Figure (see Caption) Figure 9. Photograph showing a mud-and sulfur-laden plume downcurrent of Kavachi's upwelling vent on 6 April 2007, forming a discolored area several hundred meters wide and several kilometers long. Howell noted that such plumes are frequently seen at Kavachi. Courtesy of Roy Hall (posted on The Wilderness Lodge website).
Figure (see Caption) Figure 10. Some of the stronger activity observed at Kavachi on 6 April 2007 included very turbulent ash-laden water above the vent, explosive and percussive noises, and discolored water downcurrent of the vent. Courtesy of Roy Hall (posted on The Wilderness Lodge website).
Figure (see Caption) Figure 11. Some of the stronger activity observed above the vent at Kavachi on 6 April 2007 consisted of shockwaves producing dancing spray, accompanied by staccato bursts of sound. These noises also reverberated through the bottom of the boat. Courtesy of Roy Hall (posted on The Wilderness Lodge website).
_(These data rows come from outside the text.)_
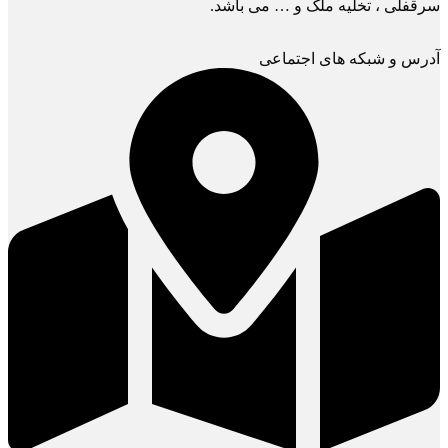
سرقفلی ، تخلیه ملک و … می باشد.
آدرس و شبکه های اجتماعی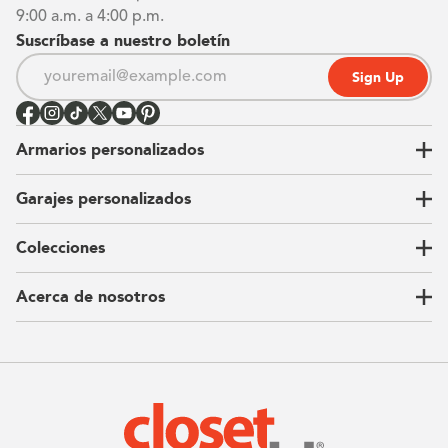
9:00 a.m. a 4:00 p.m.
Suscríbase a nuestro boletín
Sign Up
Armarios personalizados
Garajes personalizados
Vestidores
Armarios de pared
Colecciones
Guardarropas
Nuestra historia
Armarios para niños
Our Process
Acerca de nosotros
Carta del CEO
Ubicaciones
Sostenibilidad
Contacto
Reseñas
Preguntas Frequentes
Catálogo
Blog
Offers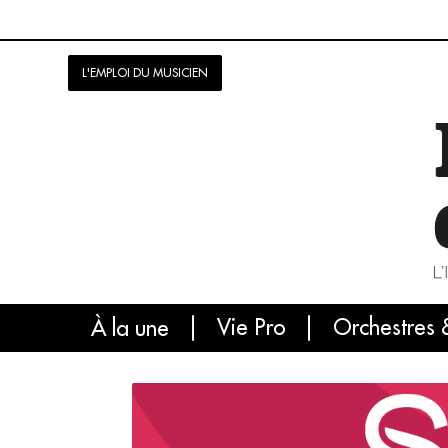
L'EMPLOI DU MUSICIEN
Vie Pro
Orchestres 
L'
À la une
Geological Summary. Named for a sea-god of the Gatokae and Vangunu peoples, Kavachi is one of the most active submarine volcanoes in the SW Pacific, located in the Solomon Islands south of Vangunu Island. Sometimes referred to as Rejo te Kvachi ("Kavachi's Oven"), this shallow submarine basaltic-to-andesitic volcano has produced ephemeral islands up to 1 km long many times since its first recorded eruption during 1939. Residents of the nearby islands of Vanguna and Nggatokae (Gatokae) reported "fire on the water" prior to 1939, a possible reference to earlier eruptions. The roughly conical edifice rises from water depths of 1.1-1.2 km on the north and greater depths to the SE. Frequent shallow submarine and occasional subaerial eruptions produce phreatomagmatic explosions that eject steam, ash, and incandescent bombs. On a number of occasions lava flows were observed on the ephemeral islands.